State complaint puzzles former business owner
By Ed Runyan
WARREN — The operator of the former deck construction company Deck Creations says she doesn’t understand why the Ohio attorney general’s office filed a complaint in Trumbull County Common Pleas Court against her company.
Susan Hixson said Deck Creations, formerly of 1530 Ohltown McDonald Road in Mineral Ridge, has repaid the money to three of the four customers who filed complaints with the attorney general’s office and has made arrangements to repay the money to the fourth within a couple of weeks.
“I don’t know where he is coming up with this,” Hixson said of Attorney General Richard Cordray.
Cordray filed suit Monday in Trumbull County Common Pleas Court seeking an injunction, penalties and a declaratory judgment for what he said were violations of Ohio’s consumer-protection laws.
The suit said Deck Creations “performed shoddy work” in building decks and other home-improvement projects. The company also failed to maintain its registration with the Ohio secretary of state, the suit said.
Hixson and her father, Ray Potter of Warren, who worked for the company, said Deck Creations closed about two years ago after being in business around 20 years.
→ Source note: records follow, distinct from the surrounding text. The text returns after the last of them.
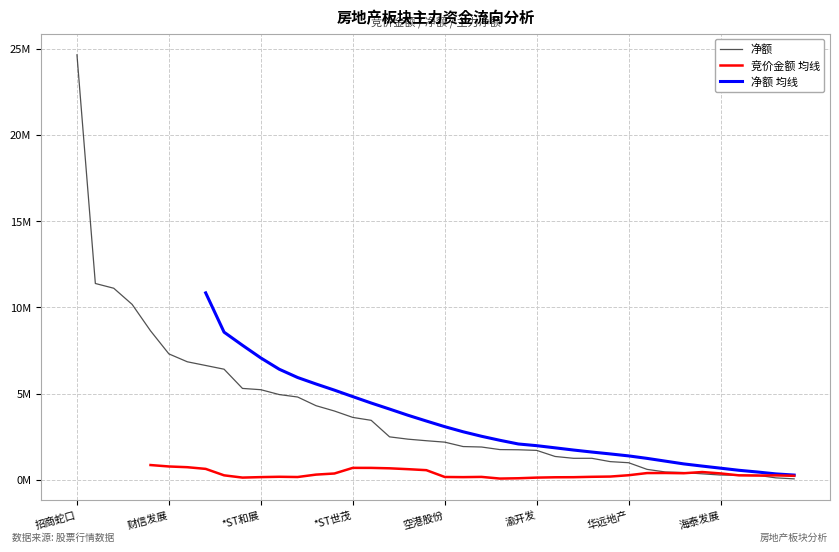

True or false: 净额 均线 and 净额 intersect in this chart.

False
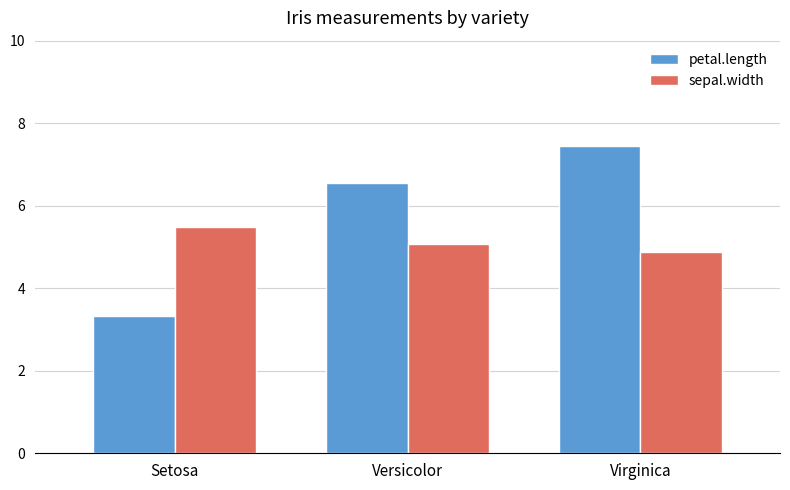

What is the difference between the maximum and minimum values in the sepal.width series?

0.6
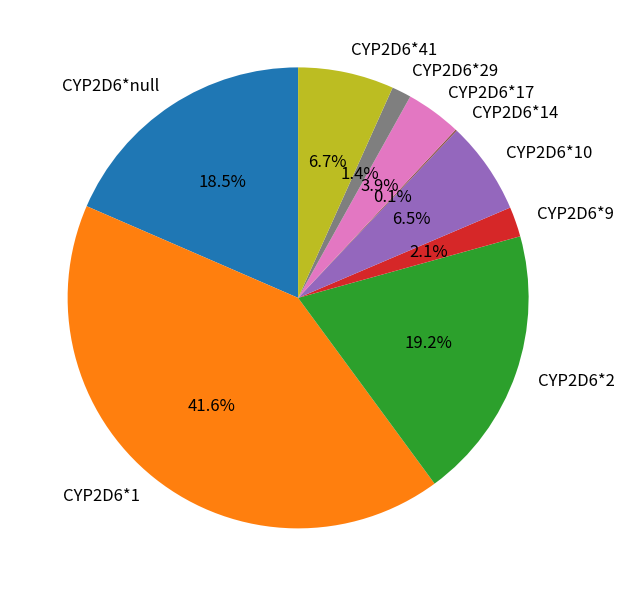

What is the largest slice in the pie chart?

CYP2D6*1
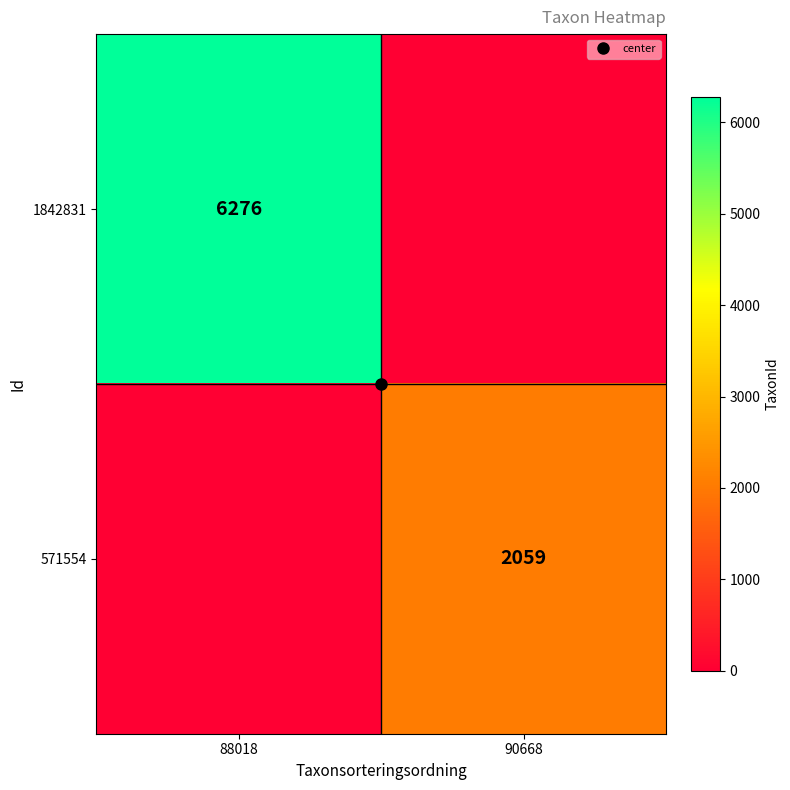

Which series has the largest range (max minus min)?

1842831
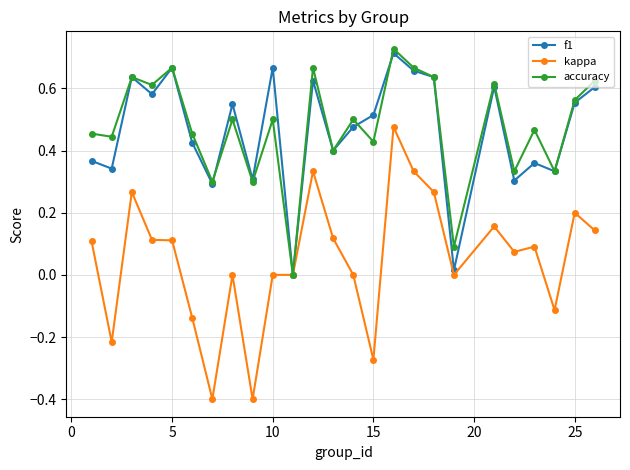

Count the number of data series in this chart.

3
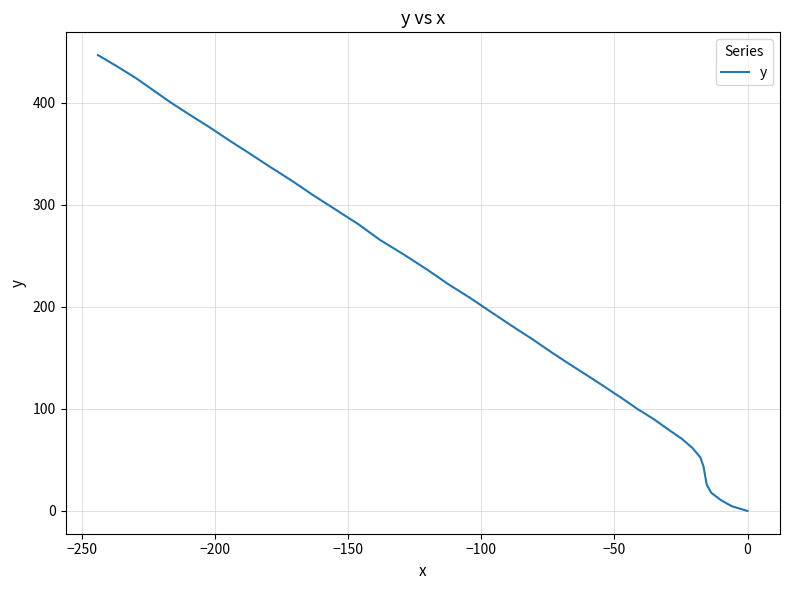

How many lines are shown in the chart?

1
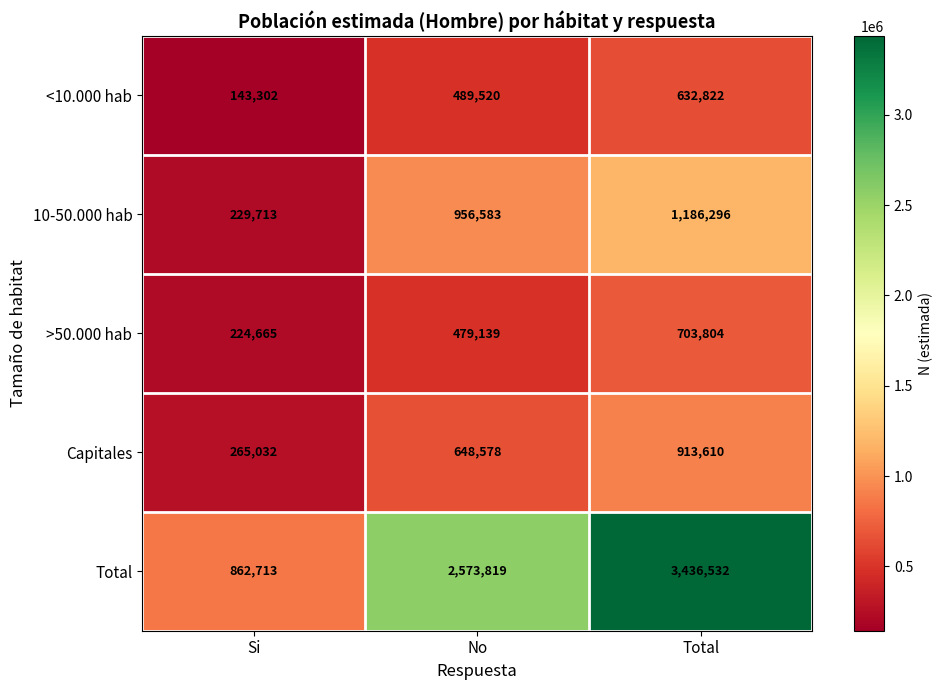

Reading left to right, transcribe all the data shown in this chart.

<10.000 hab: Si=143302	No=489520	Total=632822
10-50.000 hab: Si=229713	No=956583	Total=1186296
>50.000 hab: Si=224665	No=479139	Total=703804
Capitales: Si=265032	No=648578	Total=913610
Total: Si=862713	No=2573819	Total=3436532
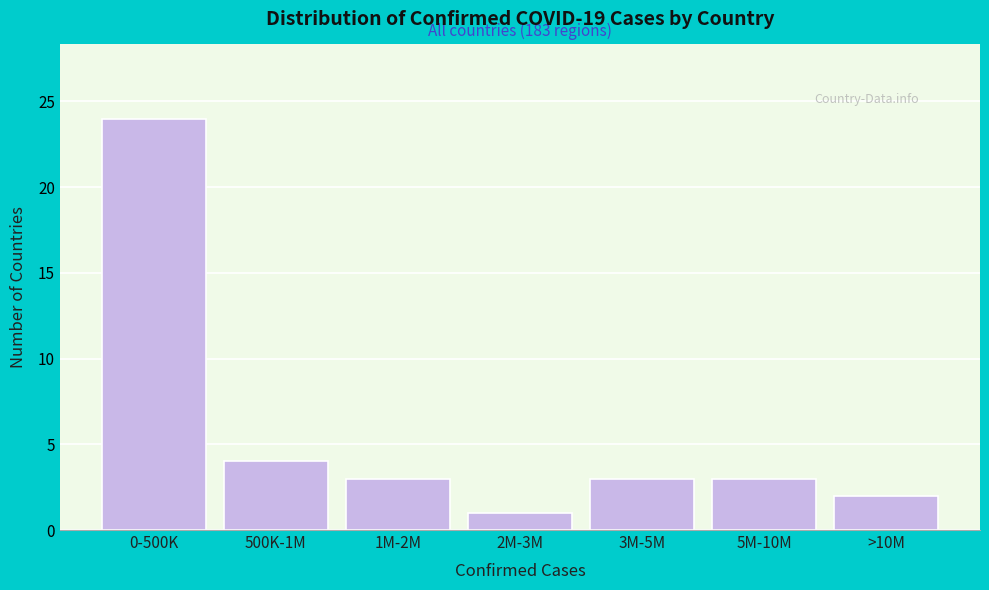

Reading right to left, what are all the values shown in this chart?

2	3	3	1	3	4	24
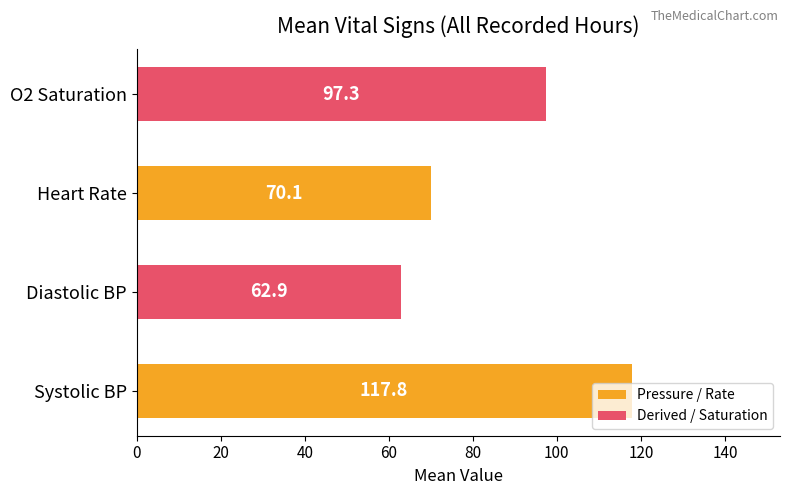

What is the average value?

87.0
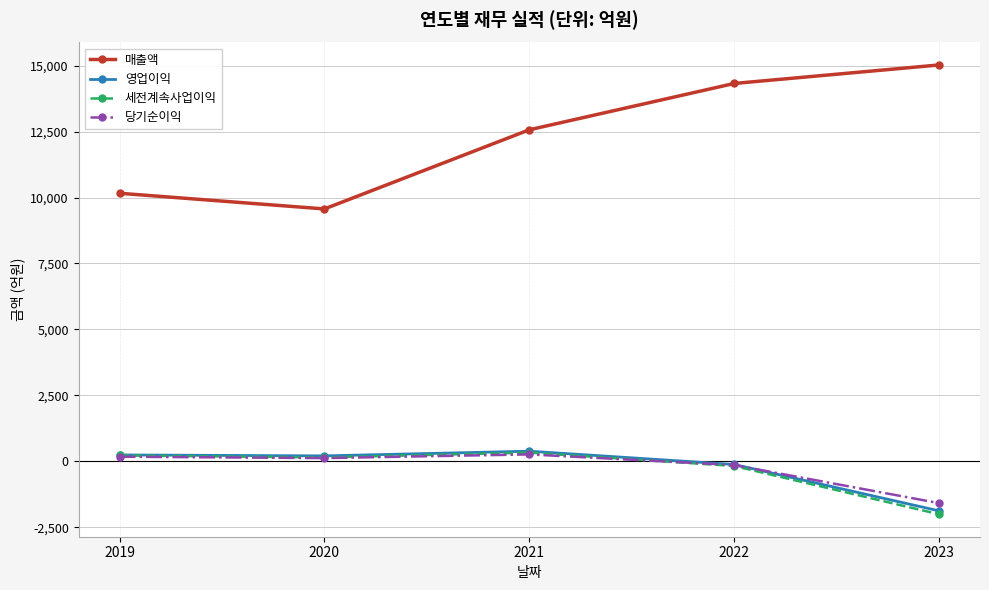

At which category does 매출액 reach its first local valley?

2020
Both say they know that there were customers who were unhappy because their decks were either started or completed late, but the most serious complaint appears to have been brought by a Calcutta man who gave every impression that he was happy with the work but wouldn’t pay for it at the end.
“They talk about shoddy work,” Potter said of the attorney general’s legal action, “but shoddy work had nothing to do with it.”
Hixson said the Calcutta man and his wife “loved the job but wouldn’t pay.”
In the case of customers who paid $766 in May 2007 and $1,700 in August 2008 whose names were mentioned in the complaint, they were paid back an agreed-upon amount of money, Hixson and Potter said.
Both say the complaints against Deck Creation had more to do with a vinyl-deck supplier than anything Deck Creations did.
The suit seeks a permanent injunction stopping the company from violating Ohio’s consumer protection laws. It seeks $25,000 per violation and reimbursement by the company to any customers owed money.